Write out all of the records below word for word, leaving out the pictures.

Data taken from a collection
——

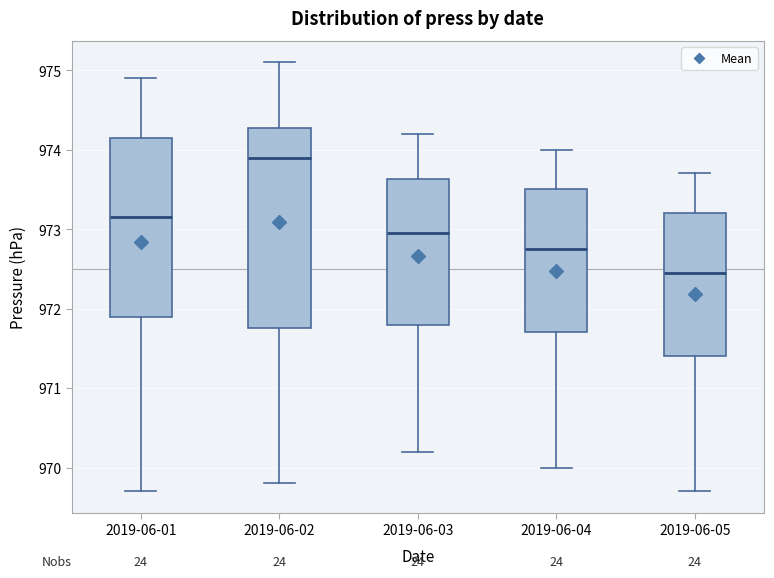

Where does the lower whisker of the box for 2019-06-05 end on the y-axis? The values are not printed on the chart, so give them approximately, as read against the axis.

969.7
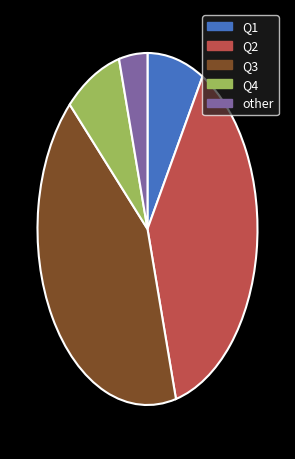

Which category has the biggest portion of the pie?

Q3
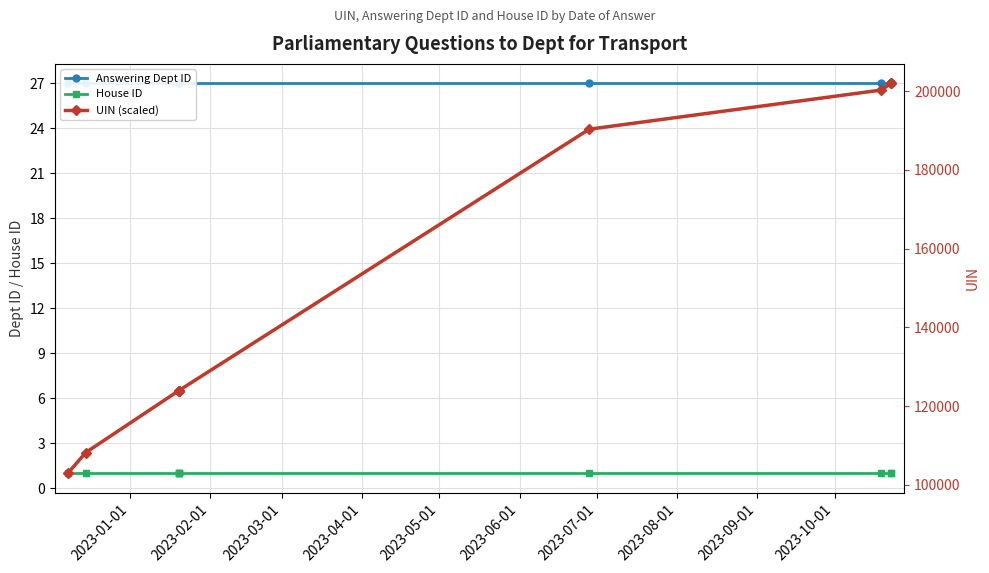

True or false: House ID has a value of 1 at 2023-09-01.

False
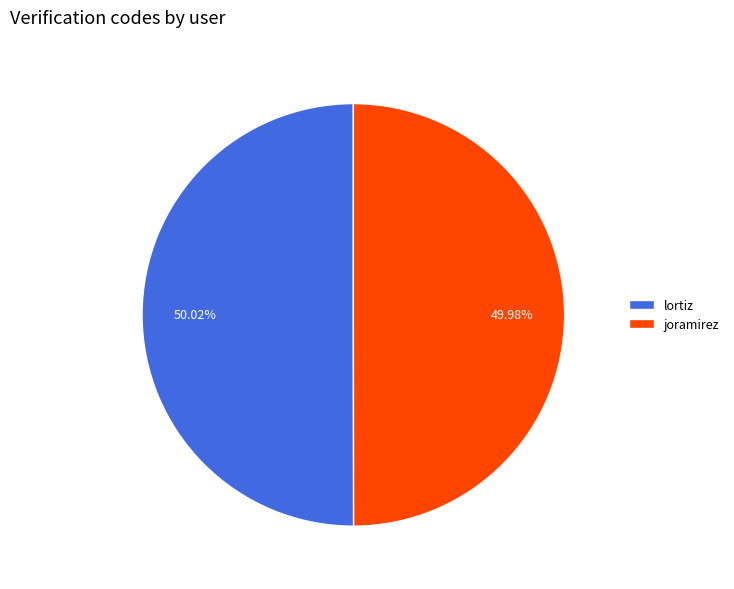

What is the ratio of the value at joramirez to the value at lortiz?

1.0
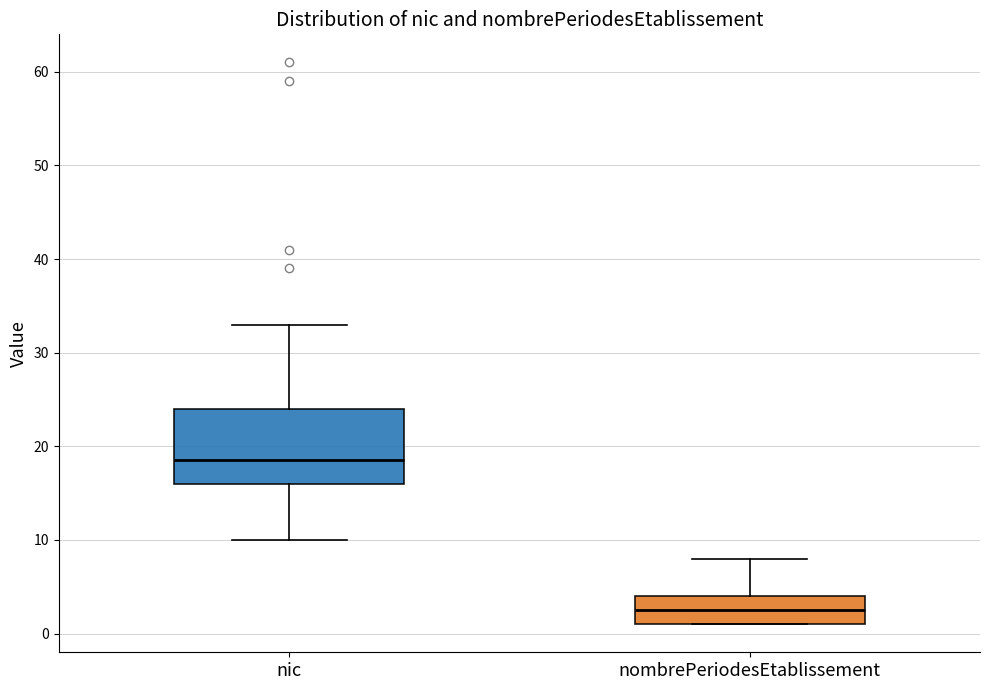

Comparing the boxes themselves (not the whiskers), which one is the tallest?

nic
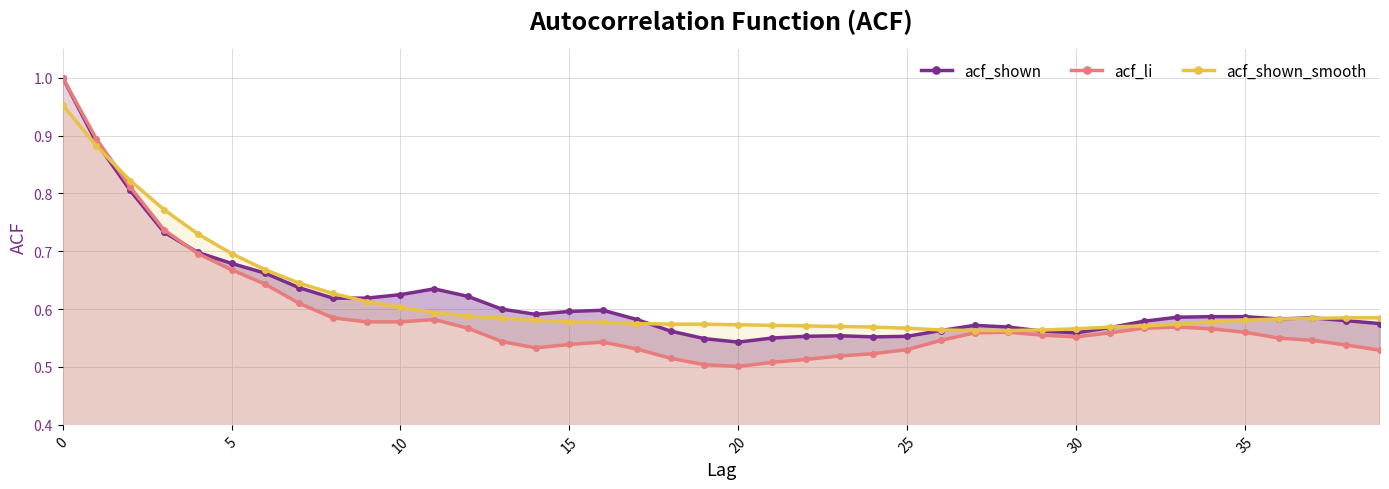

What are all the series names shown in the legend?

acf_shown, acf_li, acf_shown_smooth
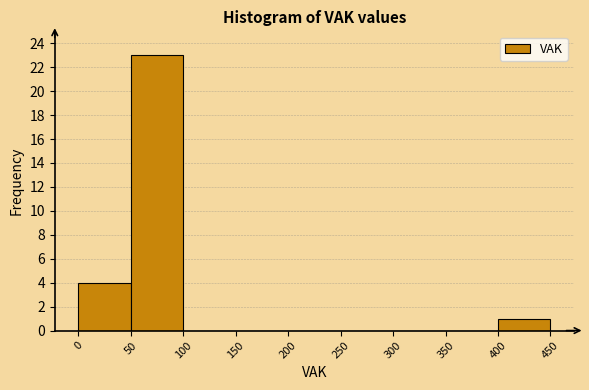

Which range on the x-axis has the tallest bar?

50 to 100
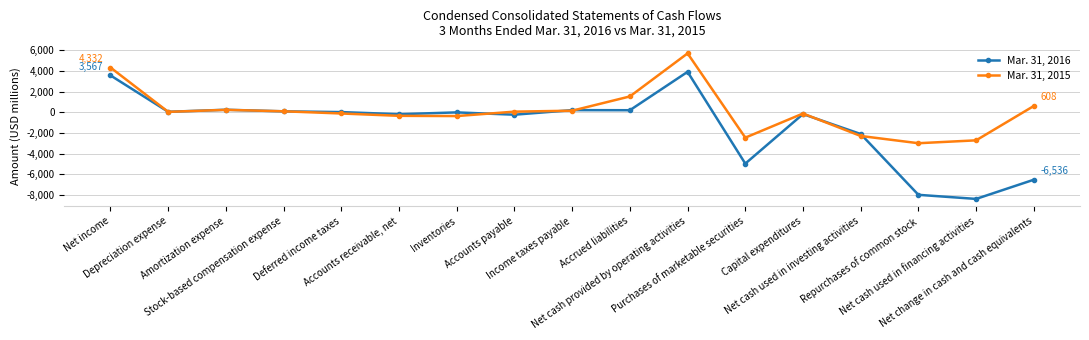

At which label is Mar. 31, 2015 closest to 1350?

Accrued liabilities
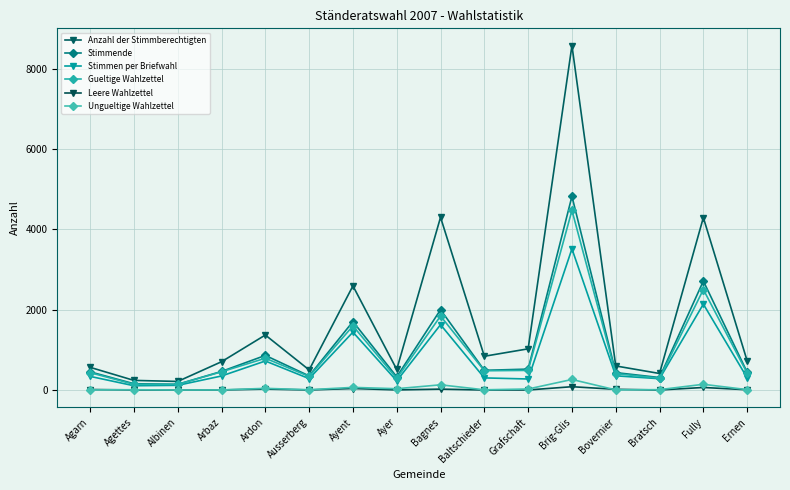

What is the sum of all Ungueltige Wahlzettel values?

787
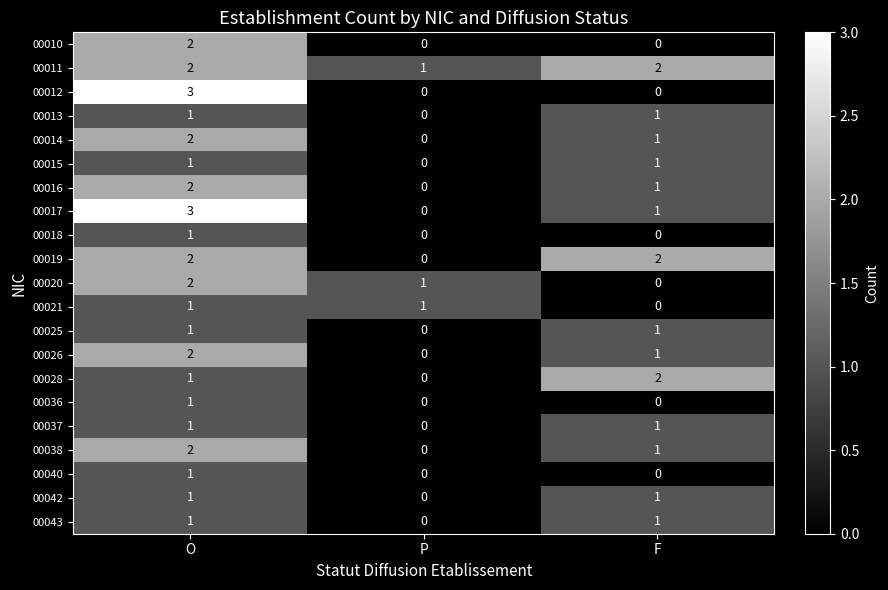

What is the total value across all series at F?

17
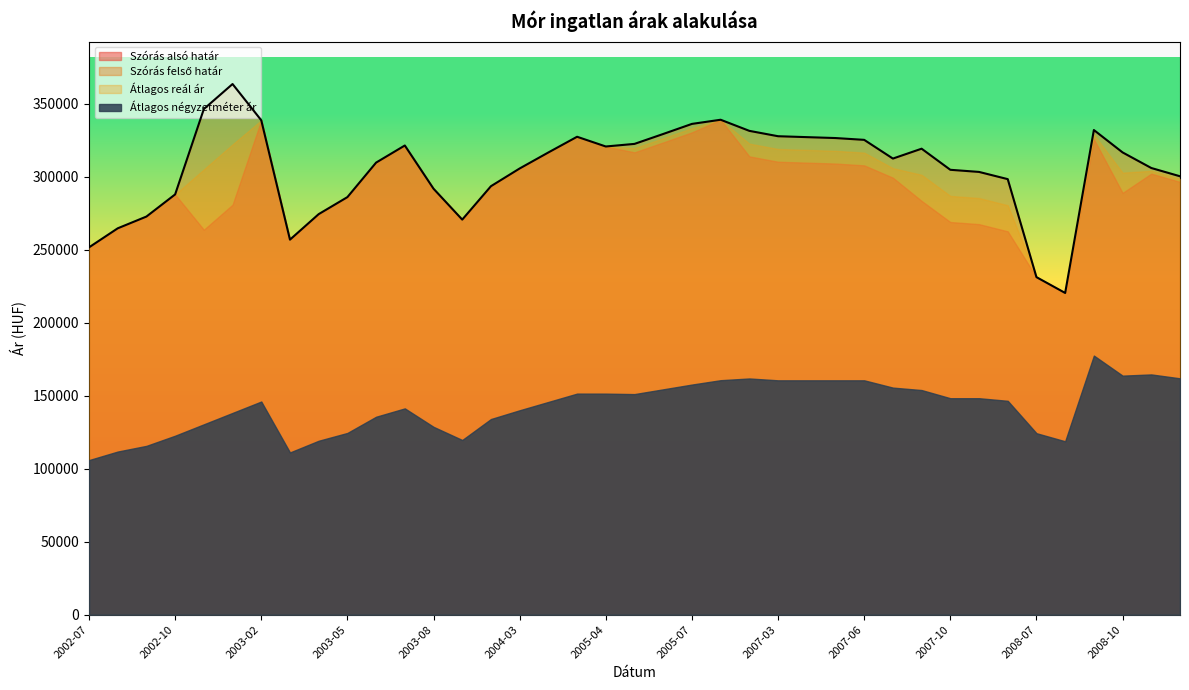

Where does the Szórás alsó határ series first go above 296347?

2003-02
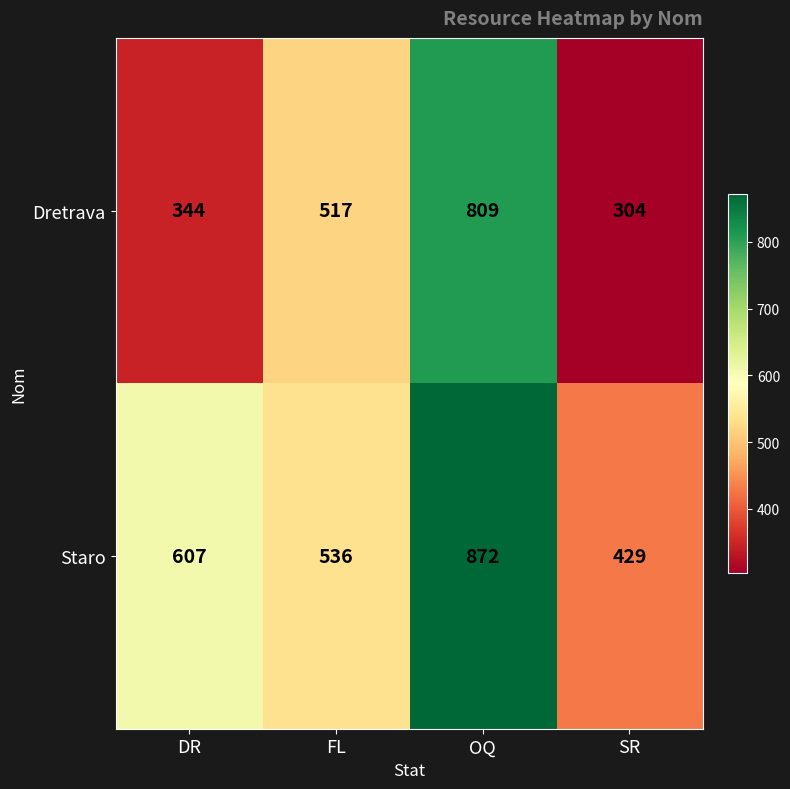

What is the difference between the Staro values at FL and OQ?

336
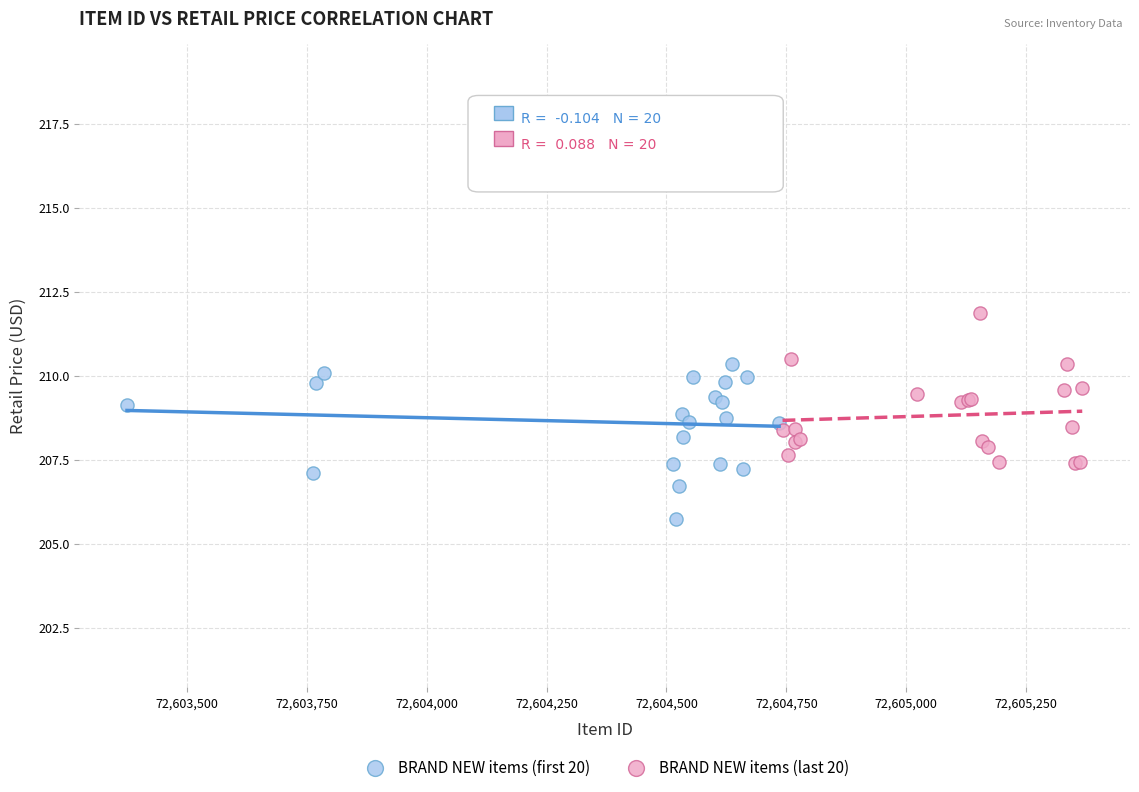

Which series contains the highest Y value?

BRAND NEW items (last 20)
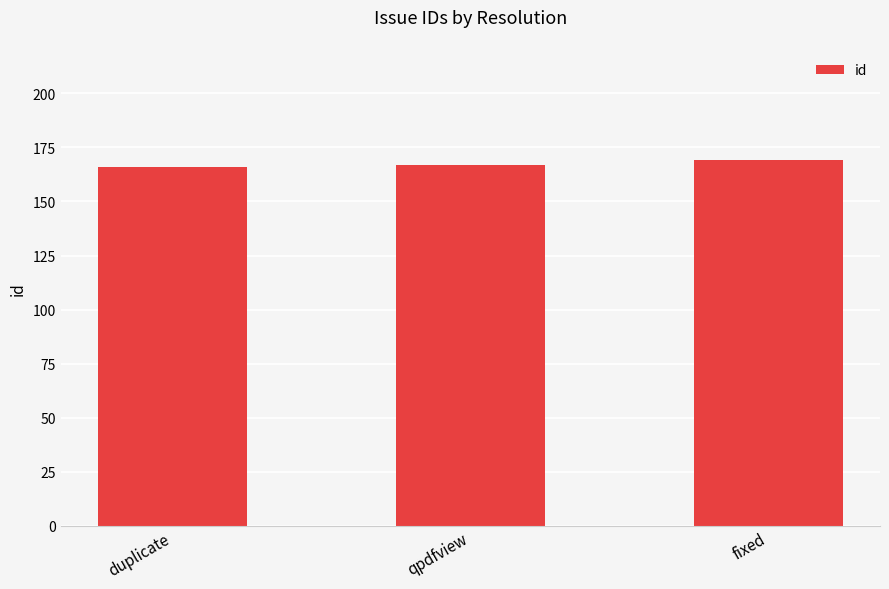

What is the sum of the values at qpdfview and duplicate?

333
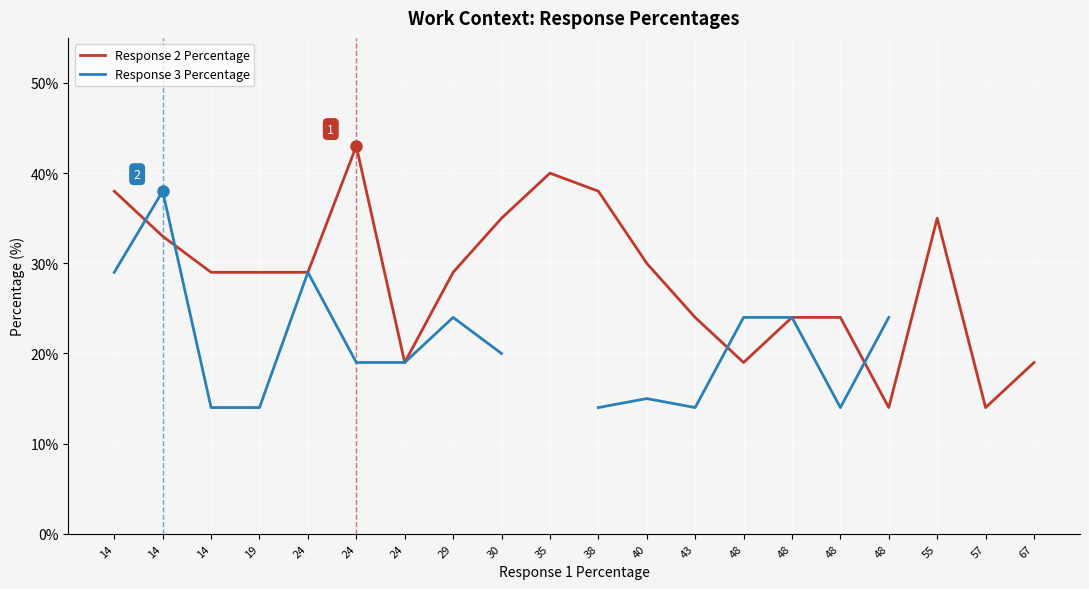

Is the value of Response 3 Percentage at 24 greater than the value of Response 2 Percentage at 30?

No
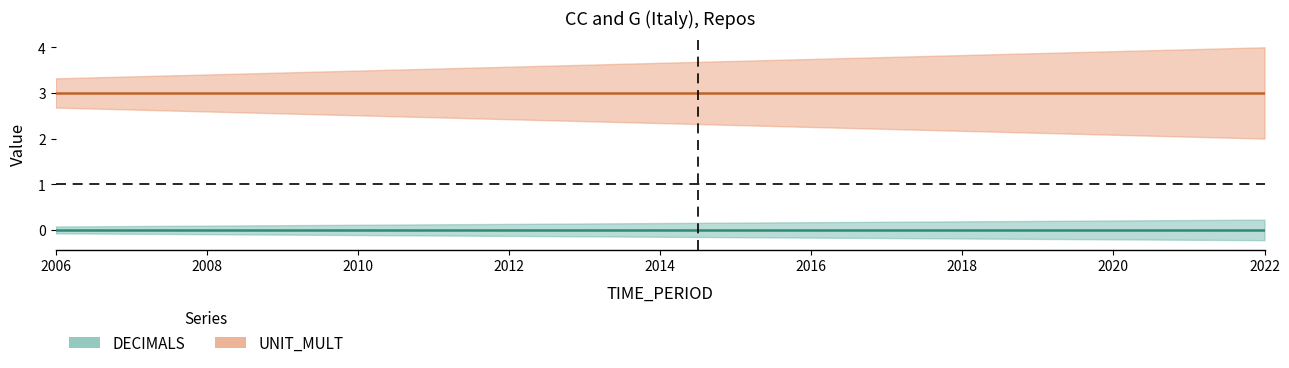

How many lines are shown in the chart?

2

——

Your response:
Where does the lower whisker of the box for 2019-06-05 end on the y-axis? The values are not printed on the chart, so give them approximately, as read against the axis.

969.7

Which category has the biggest portion of the pie?

Q3

True or false: House ID has a value of 1 at 2023-09-01.

False

What is the ratio of the value at joramirez to the value at lortiz?

1.0

Comparing the boxes themselves (not the whiskers), which one is the tallest?

nic

What are all the series names shown in the legend?

acf_shown, acf_li, acf_shown_smooth

Which range on the x-axis has the tallest bar?

50 to 100

At which label is Mar. 31, 2015 closest to 1350?

Accrued liabilities

What is the sum of all Ungueltige Wahlzettel values?

787

What is the total value across all series at F?

17

Where does the Szórás alsó határ series first go above 296347?

2003-02

What is the difference between the Staro values at FL and OQ?

336

Which series contains the highest Y value?

BRAND NEW items (last 20)

What is the sum of the values at qpdfview and duplicate?

333

Is the value of Response 3 Percentage at 24 greater than the value of Response 2 Percentage at 30?

No

How many lines are shown in the chart?

2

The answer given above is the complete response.